Xbox Adding New Feature for Achievement Hunters

Xbox is adding a new Gamerscore-tracking feature for your console, allowing you to show off your achievement-hunting prowess to others.

A new, tiered Gamerscore badge will be displayed in the Guide and on your profile, with more elaborate designs unlocked as you progress your lifetime Gamerscore total.

What’s your score to date? Achievements were added to Xbox with the launch of Xbox 360 back in 2005, meaning your total now reflects more than two decades of Xbox (and PC, and smartphone) gaming. Special badges will be displayed whether you have 1,000 Gamerscore or over 5 million.

There’s even a 10 million Gamerscore badge for the most dedicated cheevo hunters to eventually unlock (the race to 10 million has now reached 8.5 million, with three players globally all within a couple of hundred thousand points of each other.)

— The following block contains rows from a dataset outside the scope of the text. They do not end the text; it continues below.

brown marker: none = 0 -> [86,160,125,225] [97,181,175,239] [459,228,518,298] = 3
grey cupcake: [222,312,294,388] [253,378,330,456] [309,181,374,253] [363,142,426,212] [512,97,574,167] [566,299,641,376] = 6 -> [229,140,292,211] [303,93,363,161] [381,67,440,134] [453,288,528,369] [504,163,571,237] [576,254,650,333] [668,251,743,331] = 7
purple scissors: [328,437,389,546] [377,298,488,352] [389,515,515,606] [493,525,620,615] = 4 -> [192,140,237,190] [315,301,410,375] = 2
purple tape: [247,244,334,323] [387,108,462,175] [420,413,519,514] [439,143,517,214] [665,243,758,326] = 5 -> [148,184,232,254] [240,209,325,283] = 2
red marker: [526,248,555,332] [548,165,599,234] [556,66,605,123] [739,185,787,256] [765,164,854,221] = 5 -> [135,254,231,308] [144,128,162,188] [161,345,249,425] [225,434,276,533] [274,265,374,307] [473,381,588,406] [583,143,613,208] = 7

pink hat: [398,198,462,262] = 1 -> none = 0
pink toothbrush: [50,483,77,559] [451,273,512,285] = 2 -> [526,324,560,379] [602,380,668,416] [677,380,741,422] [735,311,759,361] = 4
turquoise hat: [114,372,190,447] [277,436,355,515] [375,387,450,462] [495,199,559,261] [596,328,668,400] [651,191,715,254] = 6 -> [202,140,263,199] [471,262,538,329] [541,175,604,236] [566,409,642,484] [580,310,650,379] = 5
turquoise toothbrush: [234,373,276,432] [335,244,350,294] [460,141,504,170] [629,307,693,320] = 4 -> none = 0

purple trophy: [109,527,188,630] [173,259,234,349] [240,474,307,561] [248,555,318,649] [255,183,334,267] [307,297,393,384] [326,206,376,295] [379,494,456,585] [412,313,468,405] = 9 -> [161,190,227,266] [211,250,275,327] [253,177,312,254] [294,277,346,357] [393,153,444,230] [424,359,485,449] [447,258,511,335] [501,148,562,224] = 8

Gamerscore badges are rolling out today to Xbox Insiders first, before becoming available to all Xbox users in the near future. Today’s update also refreshes Xbox consoles with the recently-unveiled new Xbox bootup logo and sound, which you can also now select as a gamerpic or dynamic background.

Finally, there’s a fresh set of filters to sort through the games in your library you have downloaded that you may no longer have access to (if they’ve rotated out of Game Pass, for example). Handy!

Today’s set of changes is the second batch of new features in as many months, following a push from newly-installed Xbox leader Asha Sharma to shore up the current Xbox Series X/S consoles while Microsoft builds its next generation gaming machine, codenamed Project Helix.

Sharma began her reign at Xbox in late February and has moved quickly to greenlight long-requested features for current consoles, double down on Microsoft’s commitment to a next-gen Xbox console, ditch the division’s previous Microsoft Gaming name (as well as the unpopular “This is an Xbox” marketing campaign), and cut the price of Xbox Game Pass Ultimate (while booting new Call of Duty games from the subscription on day one).